Extracted page text data:
Start of Block

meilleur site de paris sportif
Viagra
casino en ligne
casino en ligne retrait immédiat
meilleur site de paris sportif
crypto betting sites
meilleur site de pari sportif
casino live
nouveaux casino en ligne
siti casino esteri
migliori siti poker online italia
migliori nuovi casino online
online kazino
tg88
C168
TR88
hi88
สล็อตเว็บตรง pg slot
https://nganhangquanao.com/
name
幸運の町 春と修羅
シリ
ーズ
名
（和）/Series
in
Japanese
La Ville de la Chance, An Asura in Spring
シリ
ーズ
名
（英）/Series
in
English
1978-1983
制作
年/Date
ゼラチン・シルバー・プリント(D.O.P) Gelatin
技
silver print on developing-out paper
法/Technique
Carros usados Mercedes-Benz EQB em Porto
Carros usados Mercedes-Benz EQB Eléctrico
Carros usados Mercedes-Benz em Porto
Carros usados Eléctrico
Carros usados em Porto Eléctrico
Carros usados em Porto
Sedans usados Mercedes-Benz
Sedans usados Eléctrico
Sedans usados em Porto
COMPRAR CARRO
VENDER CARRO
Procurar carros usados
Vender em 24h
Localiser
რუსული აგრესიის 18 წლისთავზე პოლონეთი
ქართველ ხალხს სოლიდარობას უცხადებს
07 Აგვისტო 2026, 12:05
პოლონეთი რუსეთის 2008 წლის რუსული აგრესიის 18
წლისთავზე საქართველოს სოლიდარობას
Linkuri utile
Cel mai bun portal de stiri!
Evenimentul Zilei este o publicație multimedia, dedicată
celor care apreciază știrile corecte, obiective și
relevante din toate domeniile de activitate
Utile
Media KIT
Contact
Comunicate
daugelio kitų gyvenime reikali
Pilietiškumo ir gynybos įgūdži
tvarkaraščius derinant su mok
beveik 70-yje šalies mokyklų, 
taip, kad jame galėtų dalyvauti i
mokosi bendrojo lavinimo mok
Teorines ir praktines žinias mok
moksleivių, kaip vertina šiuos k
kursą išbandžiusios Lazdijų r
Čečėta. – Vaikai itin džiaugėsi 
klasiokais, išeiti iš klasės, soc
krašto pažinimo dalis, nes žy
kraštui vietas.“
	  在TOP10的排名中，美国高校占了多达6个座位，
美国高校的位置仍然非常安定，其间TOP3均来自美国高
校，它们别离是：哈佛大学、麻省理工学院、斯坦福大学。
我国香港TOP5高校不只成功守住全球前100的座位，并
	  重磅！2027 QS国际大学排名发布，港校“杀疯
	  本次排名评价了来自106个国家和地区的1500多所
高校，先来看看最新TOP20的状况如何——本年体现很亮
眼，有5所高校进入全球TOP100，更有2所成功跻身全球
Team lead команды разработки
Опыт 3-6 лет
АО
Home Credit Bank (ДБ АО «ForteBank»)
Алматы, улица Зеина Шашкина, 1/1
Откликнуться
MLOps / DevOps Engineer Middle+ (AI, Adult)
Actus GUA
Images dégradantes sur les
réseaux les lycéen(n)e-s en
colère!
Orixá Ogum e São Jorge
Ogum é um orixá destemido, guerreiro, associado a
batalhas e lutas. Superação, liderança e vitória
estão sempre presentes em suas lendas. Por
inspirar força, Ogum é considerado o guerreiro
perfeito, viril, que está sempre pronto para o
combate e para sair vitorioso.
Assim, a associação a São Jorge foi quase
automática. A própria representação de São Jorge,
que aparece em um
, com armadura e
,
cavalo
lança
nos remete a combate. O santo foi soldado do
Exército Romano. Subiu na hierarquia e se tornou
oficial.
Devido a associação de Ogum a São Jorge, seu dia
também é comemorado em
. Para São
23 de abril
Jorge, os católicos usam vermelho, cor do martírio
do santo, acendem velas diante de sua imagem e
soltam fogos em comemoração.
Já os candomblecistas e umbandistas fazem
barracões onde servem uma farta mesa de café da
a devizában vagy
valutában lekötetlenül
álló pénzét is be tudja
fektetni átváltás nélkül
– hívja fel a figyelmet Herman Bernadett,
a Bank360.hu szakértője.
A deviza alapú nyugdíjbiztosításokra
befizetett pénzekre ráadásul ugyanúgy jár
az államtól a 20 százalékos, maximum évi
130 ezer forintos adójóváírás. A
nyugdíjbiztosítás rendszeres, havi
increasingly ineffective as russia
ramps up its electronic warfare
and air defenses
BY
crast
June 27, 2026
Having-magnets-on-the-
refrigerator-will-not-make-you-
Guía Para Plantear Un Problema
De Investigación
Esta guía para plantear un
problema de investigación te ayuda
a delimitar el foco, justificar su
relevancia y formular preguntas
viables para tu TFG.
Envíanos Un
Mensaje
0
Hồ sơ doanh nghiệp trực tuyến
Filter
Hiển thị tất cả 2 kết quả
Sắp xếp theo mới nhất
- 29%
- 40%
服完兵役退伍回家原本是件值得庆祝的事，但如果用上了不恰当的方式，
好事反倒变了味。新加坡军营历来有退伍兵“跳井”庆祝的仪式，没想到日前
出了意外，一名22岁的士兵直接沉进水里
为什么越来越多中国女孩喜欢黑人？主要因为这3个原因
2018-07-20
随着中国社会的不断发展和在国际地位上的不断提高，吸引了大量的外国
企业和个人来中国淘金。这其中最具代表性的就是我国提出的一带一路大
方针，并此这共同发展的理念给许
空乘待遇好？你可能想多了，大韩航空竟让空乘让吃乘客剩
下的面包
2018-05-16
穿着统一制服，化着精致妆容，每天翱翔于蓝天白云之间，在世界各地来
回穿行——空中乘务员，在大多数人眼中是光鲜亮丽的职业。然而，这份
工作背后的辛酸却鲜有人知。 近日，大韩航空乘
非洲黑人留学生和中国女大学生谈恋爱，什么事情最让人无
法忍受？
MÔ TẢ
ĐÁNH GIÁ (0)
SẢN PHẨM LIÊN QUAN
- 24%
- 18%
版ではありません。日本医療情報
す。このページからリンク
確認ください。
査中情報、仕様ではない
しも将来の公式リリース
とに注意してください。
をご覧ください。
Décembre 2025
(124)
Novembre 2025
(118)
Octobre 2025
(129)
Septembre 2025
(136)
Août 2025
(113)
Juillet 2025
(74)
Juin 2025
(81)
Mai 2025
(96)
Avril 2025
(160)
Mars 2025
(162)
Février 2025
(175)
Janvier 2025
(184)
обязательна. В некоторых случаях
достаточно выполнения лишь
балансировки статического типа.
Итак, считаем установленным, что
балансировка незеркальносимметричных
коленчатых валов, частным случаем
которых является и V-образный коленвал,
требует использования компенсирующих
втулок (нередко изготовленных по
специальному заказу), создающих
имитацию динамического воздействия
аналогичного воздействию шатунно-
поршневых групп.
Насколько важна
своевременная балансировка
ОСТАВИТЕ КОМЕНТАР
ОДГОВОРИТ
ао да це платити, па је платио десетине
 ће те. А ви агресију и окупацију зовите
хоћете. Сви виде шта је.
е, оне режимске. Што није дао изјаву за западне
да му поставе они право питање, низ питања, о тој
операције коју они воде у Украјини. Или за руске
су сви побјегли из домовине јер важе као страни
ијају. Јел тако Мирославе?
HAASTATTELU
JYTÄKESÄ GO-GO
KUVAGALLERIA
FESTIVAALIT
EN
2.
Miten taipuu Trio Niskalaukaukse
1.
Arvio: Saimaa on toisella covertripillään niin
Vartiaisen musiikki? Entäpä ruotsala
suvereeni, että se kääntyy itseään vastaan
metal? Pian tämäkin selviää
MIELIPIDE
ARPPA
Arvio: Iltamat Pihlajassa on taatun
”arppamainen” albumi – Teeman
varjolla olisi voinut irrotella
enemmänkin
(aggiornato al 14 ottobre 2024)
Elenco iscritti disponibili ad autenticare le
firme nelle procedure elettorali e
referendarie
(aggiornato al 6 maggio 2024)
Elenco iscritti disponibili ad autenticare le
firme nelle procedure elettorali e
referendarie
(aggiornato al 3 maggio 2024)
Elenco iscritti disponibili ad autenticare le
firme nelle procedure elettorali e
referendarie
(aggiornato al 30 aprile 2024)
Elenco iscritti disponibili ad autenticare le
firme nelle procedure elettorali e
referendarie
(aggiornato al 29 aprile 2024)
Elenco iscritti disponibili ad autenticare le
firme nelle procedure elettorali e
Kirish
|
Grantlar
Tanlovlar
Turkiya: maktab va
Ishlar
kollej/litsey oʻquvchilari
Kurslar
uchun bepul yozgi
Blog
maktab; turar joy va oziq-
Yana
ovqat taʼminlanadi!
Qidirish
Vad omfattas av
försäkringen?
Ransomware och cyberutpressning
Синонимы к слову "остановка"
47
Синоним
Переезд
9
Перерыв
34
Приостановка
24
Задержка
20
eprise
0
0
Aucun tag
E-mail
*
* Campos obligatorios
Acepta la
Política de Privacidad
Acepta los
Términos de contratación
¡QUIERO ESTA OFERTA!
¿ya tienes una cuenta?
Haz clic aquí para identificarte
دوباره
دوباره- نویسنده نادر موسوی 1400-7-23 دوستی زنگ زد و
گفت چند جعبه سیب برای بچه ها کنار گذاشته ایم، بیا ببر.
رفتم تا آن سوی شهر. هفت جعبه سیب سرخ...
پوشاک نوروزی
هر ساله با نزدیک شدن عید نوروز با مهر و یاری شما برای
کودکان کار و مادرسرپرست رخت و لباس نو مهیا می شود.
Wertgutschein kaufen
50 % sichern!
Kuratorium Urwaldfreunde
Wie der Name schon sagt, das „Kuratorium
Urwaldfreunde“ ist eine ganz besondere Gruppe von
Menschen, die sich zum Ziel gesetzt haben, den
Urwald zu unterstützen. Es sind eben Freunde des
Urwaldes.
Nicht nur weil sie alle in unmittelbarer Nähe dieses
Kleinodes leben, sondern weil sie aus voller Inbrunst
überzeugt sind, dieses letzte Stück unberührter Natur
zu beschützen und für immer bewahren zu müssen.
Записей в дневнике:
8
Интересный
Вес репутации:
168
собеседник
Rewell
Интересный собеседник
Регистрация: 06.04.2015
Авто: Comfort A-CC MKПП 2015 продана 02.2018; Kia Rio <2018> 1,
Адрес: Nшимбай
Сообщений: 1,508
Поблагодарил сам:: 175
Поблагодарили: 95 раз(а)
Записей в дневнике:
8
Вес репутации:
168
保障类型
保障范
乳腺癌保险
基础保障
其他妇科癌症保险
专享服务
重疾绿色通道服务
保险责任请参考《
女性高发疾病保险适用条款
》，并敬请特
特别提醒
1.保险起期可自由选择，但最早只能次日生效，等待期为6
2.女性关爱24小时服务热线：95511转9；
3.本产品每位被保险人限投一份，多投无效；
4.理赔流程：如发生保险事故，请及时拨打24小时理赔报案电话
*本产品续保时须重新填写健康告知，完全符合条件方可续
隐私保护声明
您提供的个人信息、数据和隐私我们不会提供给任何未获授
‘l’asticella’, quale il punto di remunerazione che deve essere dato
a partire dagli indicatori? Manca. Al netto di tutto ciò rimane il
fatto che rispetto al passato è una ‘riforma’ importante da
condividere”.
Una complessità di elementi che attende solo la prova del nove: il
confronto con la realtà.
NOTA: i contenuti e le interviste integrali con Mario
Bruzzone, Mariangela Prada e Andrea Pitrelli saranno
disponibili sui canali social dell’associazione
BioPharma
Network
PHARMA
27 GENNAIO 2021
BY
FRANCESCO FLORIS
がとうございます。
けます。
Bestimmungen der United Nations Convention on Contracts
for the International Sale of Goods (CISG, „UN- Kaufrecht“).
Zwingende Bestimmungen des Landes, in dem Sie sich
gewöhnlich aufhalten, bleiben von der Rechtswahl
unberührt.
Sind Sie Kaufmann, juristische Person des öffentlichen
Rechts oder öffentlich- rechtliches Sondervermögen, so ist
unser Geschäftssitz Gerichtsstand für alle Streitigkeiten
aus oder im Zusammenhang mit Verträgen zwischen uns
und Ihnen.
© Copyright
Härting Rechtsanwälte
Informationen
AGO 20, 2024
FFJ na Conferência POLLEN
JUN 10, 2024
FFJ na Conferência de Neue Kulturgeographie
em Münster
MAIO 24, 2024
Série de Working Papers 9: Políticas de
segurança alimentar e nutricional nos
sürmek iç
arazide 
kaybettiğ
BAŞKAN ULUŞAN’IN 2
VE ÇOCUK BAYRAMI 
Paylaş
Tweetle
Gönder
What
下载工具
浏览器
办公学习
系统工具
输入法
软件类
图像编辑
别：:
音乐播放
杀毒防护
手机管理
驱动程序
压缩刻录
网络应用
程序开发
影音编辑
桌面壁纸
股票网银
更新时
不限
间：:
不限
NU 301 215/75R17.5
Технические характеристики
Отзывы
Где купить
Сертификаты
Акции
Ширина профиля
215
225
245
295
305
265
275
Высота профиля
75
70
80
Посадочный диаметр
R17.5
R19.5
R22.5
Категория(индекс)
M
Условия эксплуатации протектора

End of Block

__Activity__:
Output the lines of the listing as a numbered list, starting at the first line and ending with the line that contains "tvarkaraščius derinant su mok". Leave out any blank lines.

__Response below__:
1. meilleur site de paris sportif
2. Viagra
3. casino en ligne
4. casino en ligne retrait immédiat
5. meilleur site de paris sportif
6. crypto betting sites
7. meilleur site de pari sportif
8. casino live
9. nouveaux casino en ligne
10. siti casino esteri
11. migliori siti poker online italia
12. migliori nuovi casino online
13. online kazino
14. tg88
15. C168
16. TR88
17. hi88
18. สล็อตเว็บตรง pg slot
19. https://nganhangquanao.com/
20. name
21. 幸運の町 春と修羅
22. シリ
23. ーズ
24. 名
25. （和）/Series
26. in
27. Japanese
28. La Ville de la Chance, An Asura in Spring
29. シリ
30. ーズ
31. 名
32. （英）/Series
33. in
34. English
35. 1978-1983
36. 制作
37. 年/Date
38. ゼラチン・シルバー・プリント(D.O.P) Gelatin
39. 技
40. silver print on developing-out paper
41. 法/Technique
42. Carros usados Mercedes-Benz EQB em Porto
43. Carros usados Mercedes-Benz EQB Eléctrico
44. Carros usados Mercedes-Benz em Porto
45. Carros usados Eléctrico
46. Carros usados em Porto Eléctrico
47. Carros usados em Porto
48. Sedans usados Mercedes-Benz
49. Sedans usados Eléctrico
50. Sedans usados em Porto
51. COMPRAR CARRO
52. VENDER CARRO
53. Procurar carros usados
54. Vender em 24h
55. Localiser
56. რუსული აგრესიის 18 წლისთავზე პოლონეთი
57. ქართველ ხალხს სოლიდარობას უცხადებს
58. 07 Აგვისტო 2026, 12:05
59. პოლონეთი რუსეთის 2008 წლის რუსული აგრესიის 18
60. წლისთავზე საქართველოს სოლიდარობას
61. Linkuri utile
62. Cel mai bun portal de stiri!
63. Evenimentul Zilei este o publicație multimedia, dedicată
64. celor care apreciază știrile corecte, obiective și
65. relevante din toate domeniile de activitate
66. Utile
67. Media KIT
68. Contact
69. Comunicate
70. daugelio kitų gyvenime reikali
71. Pilietiškumo ir gynybos įgūdži
72. tvarkaraščius derinant su mok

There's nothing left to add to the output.